1.2 Datasets

To seamlessly use the code in the text, create an R project and a folder called “Data” in the same location as your R project. For more information on R projects, see “Workflow: scripts and projects” in R for Data Science (H. Wickham, Çetinkaya-Rundel, and Grolemund 2023). In the Data folder, place the teaching datasets listed below. Descriptions, including instructions for downloading and processing these datasets, can be found in Appendix A. In some cases, the datasets are provided as-is; in other cases, you will need to download and run some R code to create them.

  • NHANES (2017-2018)
  • United Nations Human Development Data (2020)
  • U.S. Natality (2018)
  • COVID-19 county-level data
  • NSDUH (2019)
  • Framingham Heart Study (BioLINCC teaching dataset)
  • CAMP (BioLINCC teaching dataset)
  • Digitalis (BioLINCC teaching dataset)
  • Opioid

NOTE: The datasets are meant for teaching, not research.
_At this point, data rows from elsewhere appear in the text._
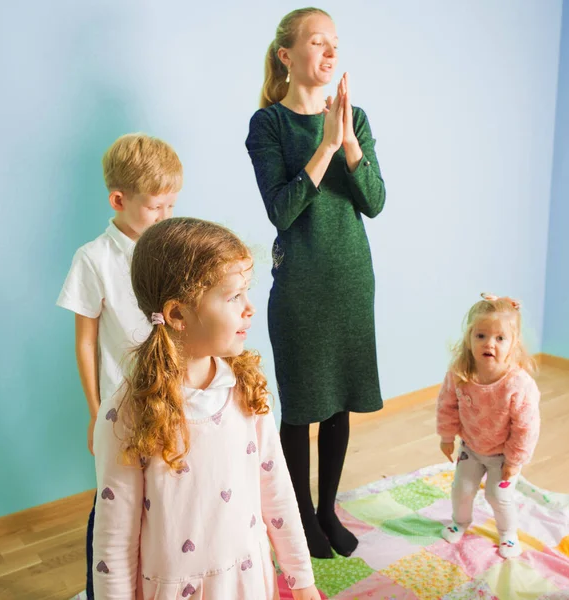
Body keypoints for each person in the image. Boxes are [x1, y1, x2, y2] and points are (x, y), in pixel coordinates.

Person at [92, 217, 321, 599]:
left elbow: (277, 492)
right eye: (233, 296)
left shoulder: (246, 388)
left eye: (247, 292)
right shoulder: (126, 415)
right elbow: (114, 545)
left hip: (249, 582)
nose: (249, 308)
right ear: (178, 314)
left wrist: (303, 581)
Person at [245, 7, 386, 558]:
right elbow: (282, 211)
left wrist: (349, 142)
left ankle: (327, 509)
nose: (330, 52)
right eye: (316, 42)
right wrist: (325, 145)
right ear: (287, 54)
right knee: (303, 405)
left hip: (353, 281)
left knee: (339, 403)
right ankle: (300, 515)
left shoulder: (359, 119)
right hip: (301, 286)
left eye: (335, 44)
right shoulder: (269, 125)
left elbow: (373, 202)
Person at [56, 133, 183, 598]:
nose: (166, 217)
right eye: (157, 207)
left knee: (168, 501)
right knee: (113, 509)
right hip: (121, 407)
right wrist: (95, 412)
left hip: (173, 399)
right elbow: (86, 341)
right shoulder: (93, 259)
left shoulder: (170, 248)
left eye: (173, 205)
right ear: (119, 199)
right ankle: (101, 589)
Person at [436, 293, 541, 558]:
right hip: (470, 448)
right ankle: (460, 522)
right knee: (462, 489)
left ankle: (508, 533)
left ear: (513, 343)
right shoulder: (460, 374)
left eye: (500, 338)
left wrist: (514, 461)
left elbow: (526, 428)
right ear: (469, 338)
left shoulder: (519, 385)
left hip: (503, 456)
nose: (489, 344)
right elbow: (447, 405)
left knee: (498, 496)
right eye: (481, 336)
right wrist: (447, 436)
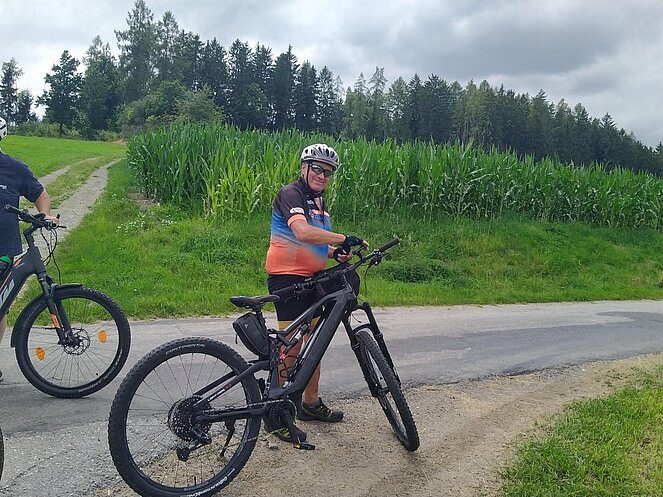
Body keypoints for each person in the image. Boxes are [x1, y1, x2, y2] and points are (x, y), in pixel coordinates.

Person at [264, 143, 369, 442]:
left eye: (328, 172)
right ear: (304, 167)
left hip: (312, 279)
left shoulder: (319, 203)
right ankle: (274, 413)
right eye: (317, 169)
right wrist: (343, 237)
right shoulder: (291, 194)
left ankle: (310, 404)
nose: (322, 175)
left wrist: (335, 253)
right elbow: (301, 232)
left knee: (314, 342)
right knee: (292, 346)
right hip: (287, 280)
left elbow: (312, 243)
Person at [0, 116, 58, 382]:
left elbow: (40, 195)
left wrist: (45, 214)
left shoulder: (14, 168)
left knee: (1, 307)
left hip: (4, 249)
The analyses herein are meant solely as teaching examples illustrating the use of regression methods using R. Results found in this text, and datasets provided with this text, should not be used to draw conclusions about any health conditions or relationships between variables.

References

Wickham, H., M. Çetinkaya-Rundel, and G. Grolemund. 2023. R for Data Science: Import, Tidy, Transform, Visualize, and Model Data. 2nd ed. Sebastopol, CA: O’Reilly Media.